I need one urgent help here. I am using Delta Lake provided by Databricks for storing the staged data from source application.
When Apache Spark processes the data, the data from source is staged in form of .parquet files and the transaction log directory_delta_logis updated with the location of .parquet files in a .json file.
However, I have observed that, even though an application gets its data in 4 .parquet files and if the json files have reference of only 3 parquet files, then there will be a mismatch in the count of records when the data is read using the below commands:
spark> spark.read.format("delta").load("/path/applicationname")//This command will show less count for the application
spark> spark.read.format("parquet").load("/path/applicationname")//This command will show the count of data stored in all the 4 parquet files, including the missing one.
So, according to Delta Lake, that one .parquet file doesn't exist. However, it actually exists.

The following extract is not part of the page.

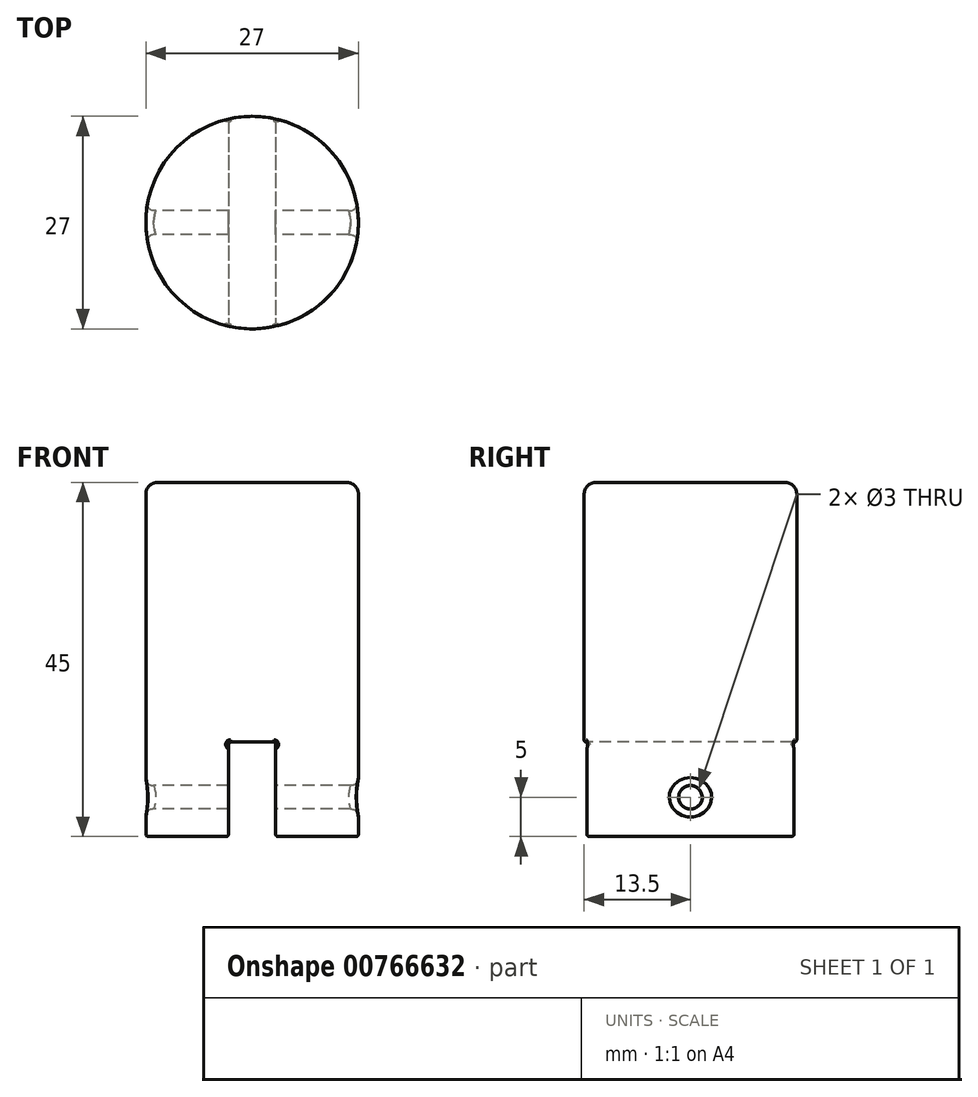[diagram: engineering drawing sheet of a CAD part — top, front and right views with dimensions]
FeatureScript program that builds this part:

This is causing issues in capturing the correct data in Target DB for further analysis and the analysis is getting impacted.

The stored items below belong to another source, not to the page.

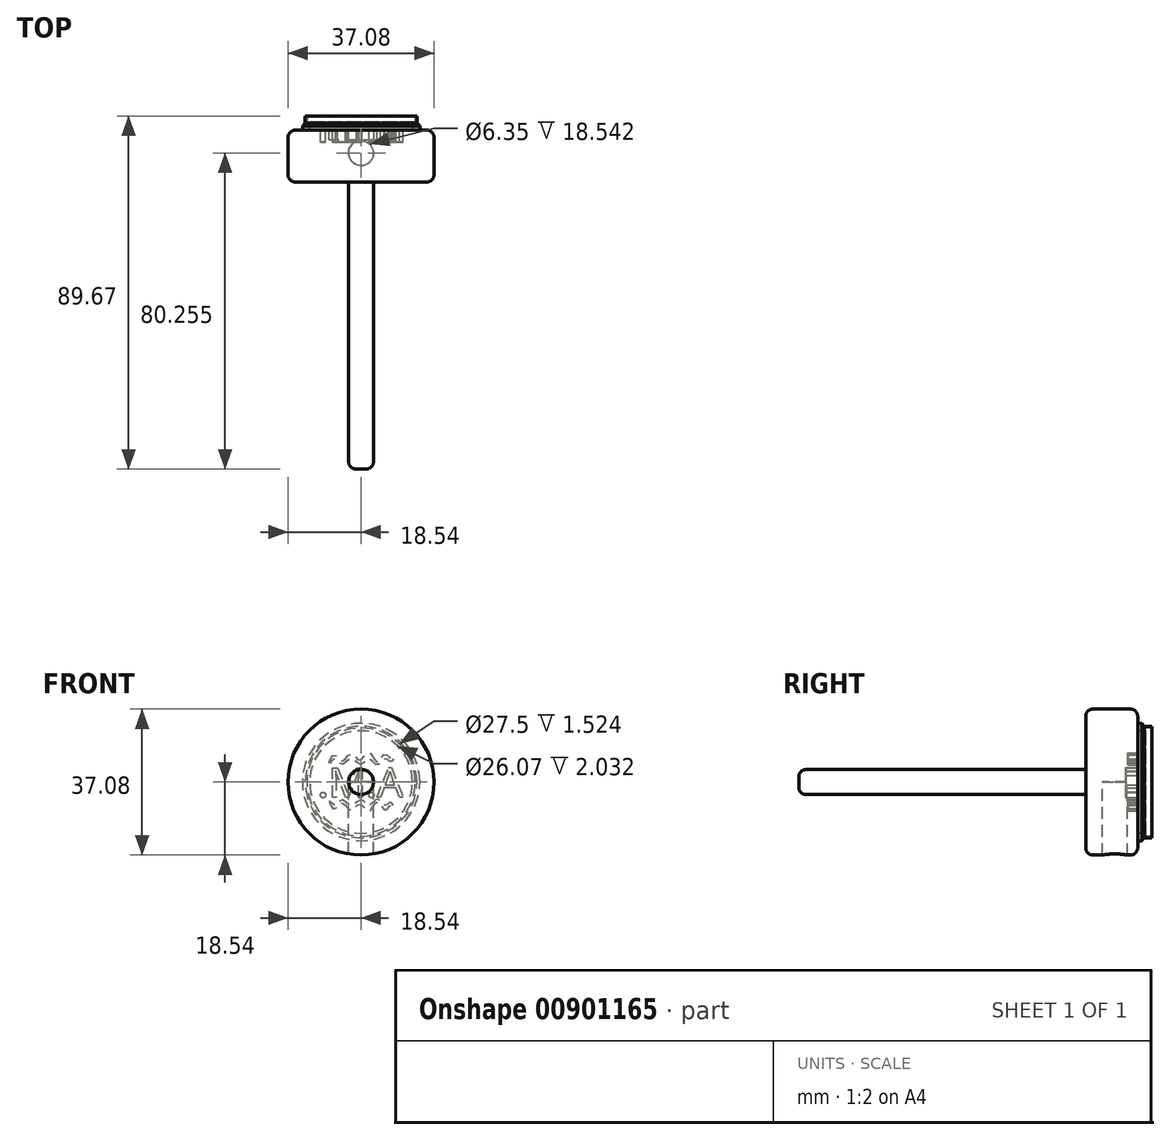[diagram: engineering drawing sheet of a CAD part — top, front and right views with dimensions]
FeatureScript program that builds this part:
annotation { "Feature Type Name" : "Feature", "Feature Type Description" : "" }
export const myFeature = defineFeature(function(context is Context, id is Id, definition is map)
    precondition{}
    {
        {
            var Q0;
            Q0=qCreatedBy(makeId("Front.planeOp"),FACE);
            var sketch = newSketch(context, id + "F0", { "sketchPlane" : qUnion([Q0])});
            skCircle(sketch, "E0", {"center": v(0, 0) * mm, "radius": 18.54 * mm});
            skSolve(sketch);
        }
        {
            var Q0;
            Q0 = qSketchRegion(id + "F0", true);
            extrude(context, id + "F1", {"entities" : qUnion([Q0]), "depth" : 13.2 * mm, "offsetDistance" : 25.4 * mm});
        }
        {
            var Q0;
            Q0=qCreatedBy(makeId("Front.planeOp"),FACE);
            var sketch = newSketch(context, id + "F2", { "sketchPlane" : qUnion([Q0])});
            skCircle(sketch, "E1", {"center": v(0, 0) * mm, "radius": 3.18 * mm});
            skSolve(sketch);
        }
        {
            var Q0;
            Q0=makeQuery(id+"F2.imprint","IMPRINT",FACE,{"disambiguationData":[TD([[makeQuery(id+"F2.imprint","IMPRINT",EDGE,{"derivedFrom":sQuery(id+"F2.wireOp",EDGE,"E1")}),1.0]])]});
            extrude(context, id + "F3", {"entities" : qUnion([Q0]), "operationType" : NewBodyOperationType.ADD, "depth" : 86.1 * mm, "offsetDistance" : 25.4 * mm});
        }
        {
            var Q0;
            Q0=makeQuery(id+"F3.opExtrude","CAP_EDGE",EDGE,{"disambiguationData":[OSD([sQuery(id+"F2.wireOp",EDGE,"E1")])],"isStart":false});
            fillet(context, id + "F4", {"entities" : qUnion([Q0]), "radius" : 1.84 * mm, "tangentPropagation" : true, "allowEdgeOverflow" : false});
        }
        {
            var Q0;
            Q0=makeQuery(id+"F1.opExtrude","CAP_EDGE",EDGE,{"disambiguationData":[OSD([sQuery(id+"F0.wireOp",EDGE,"E0")])],"isStart":false});
            var Q1;
            Q1=makeQuery(id+"F1.opExtrude","CAP_EDGE",EDGE,{"disambiguationData":[OSD([sQuery(id+"F0.wireOp",EDGE,"E0")])],"isStart":true});
            fillet(context, id + "F5", {"entities" : qUnion([Q0, Q1]), "radius" : 1.84 * mm, "tangentPropagation" : true, "allowEdgeOverflow" : false});
        }
        {
            var Q0;
            Q0=qCreatedBy(makeId("Front.planeOp"),FACE);
            var sketch = newSketch(context, id + "F6", { "sketchPlane" : qUnion([Q0])});
            skText(sketch, "E2", { "text": ".M.A", "fontName": "OpenSans-Regular.ttf"});
            skLineSegment(sketch, "E3", {"start": v(15.05, 17.3) * mm, "end": v(72.74, 15.5) * mm});
            skLineSegment(sketch, "E4", {"start": v(72.74, 15.5) * mm, "end": v(87.11, 9.37) * mm});
            const initialGuessF6  = {"E2": [-0.01104, -0.00385, 1, 0, 0.00756]};
            skSetInitialGuess(sketch, initialGuessF6);
            skSolve(sketch);
        }
        {
            var Q0;
            Q0 = qSketchRegion(id + "F6", true);
            extrude(context, id + "F7", {"entities" : qUnion([Q0]), "operationType" : NewBodyOperationType.REMOVE, "depth" : 3.05 * mm, "offsetDistance" : 25.4 * mm});
        }
        {
            var Q0;
            Q0=qCreatedBy(makeId("Front.planeOp"),FACE);
            var sketch = newSketch(context, id + "F8", { "sketchPlane" : qUnion([Q0])});
            skCircle(sketch, "E5", {"center": v(0, 0) * mm, "radius": 13.04 * mm});
            skCircle(sketch, "E6", {"center": v(0, 0) * mm, "radius": 14.92 * mm});
            skSolve(sketch);
        }
        {
            var Q0;
            Q0=makeQuery(id+"F8.imprint","IMPRINT",FACE,{"disambiguationData":[TD([[makeQuery(id+"F8.imprint","IMPRINT",EDGE,{"derivedFrom":sQuery(id+"F8.wireOp",EDGE,"E5")}),-1.0]])]});
            extrude(context, id + "F9", {"entities" : qUnion([Q0]), "operationType" : NewBodyOperationType.ADD, "oppositeDirection" : true, "depth" : 2.03 * mm, "offsetDistance" : 25.4 * mm});
        }
        {
            var Q0;
            Q0=qCreatedBy(makeId("Front.planeOp"),FACE);
            var sketch = newSketch(context, id + "F10", { "sketchPlane" : qUnion([Q0])});
            skCircle(sketch, "E7", {"center": v(0, 0) * mm, "radius": 13.75 * mm});
            skCircle(sketch, "E8", {"center": v(0, 0) * mm, "radius": 14.17 * mm});
            skSolve(sketch);
        }
        {
            var Q0;
            Q0 = qSketchRegion(id + "F10", true);
            extrude(context, id + "F11", {"entities" : qUnion([Q0]), "operationType" : NewBodyOperationType.ADD, "oppositeDirection" : true, "depth" : 3.56 * mm, "offsetDistance" : 25.4 * mm});
        }
        {
            var Q0;
            Q0=makeQuery(id+"F9.opExtrude","CAP_EDGE",EDGE,{"disambiguationData":[OSD([sQuery(id+"F8.wireOp",EDGE,"E6")])],"isStart":false});
            chamfer(context, id + "F12", {"entities" : qUnion([Q0]), "width" : 1.02 * mm, "tangentPropagation" : true});
        }
        {
            var Q0;
            Q0=qCreatedBy(makeId("Front.planeOp"),FACE);
            var sketch = newSketch(context, id + "F13", { "sketchPlane" : qUnion([Q0])});
            skFitSpline(sketch, "E9", {"points": [v(8.27, 5.93) * mm, v(7.36, 5.13) * mm, v(6.24, 5.93) * mm, v(4.04, 4.35) * mm, v(1.98, 5.93) * mm, v(0, 4.48) * mm, v(-2.51, 5.93) * mm, v(-4.95, 4.48) * mm, v(-6.62, 5.93) * mm, v(-8.01, 4.76) * mm, v(-8.14, 5.02) * mm], "startDerivative": vector(-11.34, -16.91) * mm, "endDerivative": vector(-1.63, 11) * mm});
            skFitSpline(sketch, "E10", {"points": [v(-8.14, 5.02) * mm, v(-6.72, 6.82) * mm, v(-4.73, 5.32) * mm, v(-2.55, 7.17) * mm, v(-0.32, 5.58) * mm, v(2.02, 7.45) * mm, v(4.12, 5.02) * mm, v(6.09, 7.07) * mm, v(7.48, 5.9) * mm, v(8.27, 5.93) * mm], "startDerivative": vector(11.93, 26.95) * mm, "endDerivative": vector(12.08, 5.33) * mm});
            skFitSpline(sketch, "E11.MirrorCS", {"points": [v(-8.14, -5.02) * mm, v(-6.72, -6.82) * mm, v(-4.73, -5.32) * mm, v(-2.55, -7.17) * mm, v(-0.32, -5.58) * mm, v(2.02, -7.45) * mm, v(4.12, -5.02) * mm, v(6.09, -7.07) * mm, v(7.48, -5.9) * mm, v(8.27, -5.93) * mm], "startDerivative": vector(11.93, -26.95) * mm, "endDerivative": vector(12.08, -5.33) * mm});
            skFitSpline(sketch, "E12.MirrorCS", {"points": [v(8.27, -5.93) * mm, v(7.36, -5.13) * mm, v(6.24, -5.93) * mm, v(4.04, -4.35) * mm, v(1.98, -5.93) * mm, v(0, -4.48) * mm, v(-2.51, -5.93) * mm, v(-4.95, -4.48) * mm, v(-6.62, -5.93) * mm, v(-8.01, -4.76) * mm, v(-8.14, -5.02) * mm], "startDerivative": vector(-11.34, 16.91) * mm, "endDerivative": vector(-1.63, -11) * mm});
            skSolve(sketch);
        }
        {
            var Q0;
            Q0=makeQuery(id+"F13.imprint","IMPRINT",FACE,{"disambiguationData":[TD([[makeQuery(id+"F13.imprint","IMPRINT",EDGE,{"derivedFrom":sQuery(id+"F13.wireOp",EDGE,"E9")}),-1.0]])]});
            var Q1;
            Q1=makeQuery(id+"F13.imprint","IMPRINT",FACE,{"disambiguationData":[TD([[makeQuery(id+"F13.imprint","IMPRINT",EDGE,{"derivedFrom":sQuery(id+"F13.wireOp",EDGE,"E11.MirrorCS")}),1.0]])]});
            extrude(context, id + "F14", {"entities" : qUnion([Q0, Q1]), "operationType" : NewBodyOperationType.REMOVE, "depth" : 2.54 * mm, "offsetDistance" : 25.4 * mm});
        }
        {
            var Q0;
            Q0=qCreatedBy(makeId("Top.planeOp"),FACE);
            var sketch = newSketch(context, id + "F15", { "sketchPlane" : qUnion([Q0])});
            skCircle(sketch, "E13", {"center": v(0, -5.86) * mm, "radius": 2.6 * mm});
            skSolve(sketch);
        }
        {
            var Q0;
            Q0=sQuery(id+"F15.wireOp",VERTEX,"E13.center");
            var Q1;
            Q1=makeQuery(id+"F1.opExtrude","SWEPT_BODY",BODY,{"disambiguationData":[OSD([sQuery(id+"F0.wireOp",EDGE,"E0")])]});
            hole(context, id + "F16", {"style" : HoleStyle.SIMPLE, "endStyle" : HoleEndStyle.THROUGH, "holeDiameter" : 6.35 * mm, "majorDiameter" : 6.35 * mm, "isTappedThrough" : true, "tappedDepth" : 12.7 * mm, "tapClearance" : 3, "locations" : qUnion([Q0]), "scope" : qUnion([Q1])});
        }
    });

Why this issue happens ? Why the delta lake fails to write the location of .parquet file to transaction log?
How to fix this particular issue?I have seen that if I change the target path where I will capture the data for the same application and re-process, then 9 out of 10 times the issue gets fixed. But, I cannot keep changing the target path and that's not a clean solution as well.
Please let me know if you need any additional information.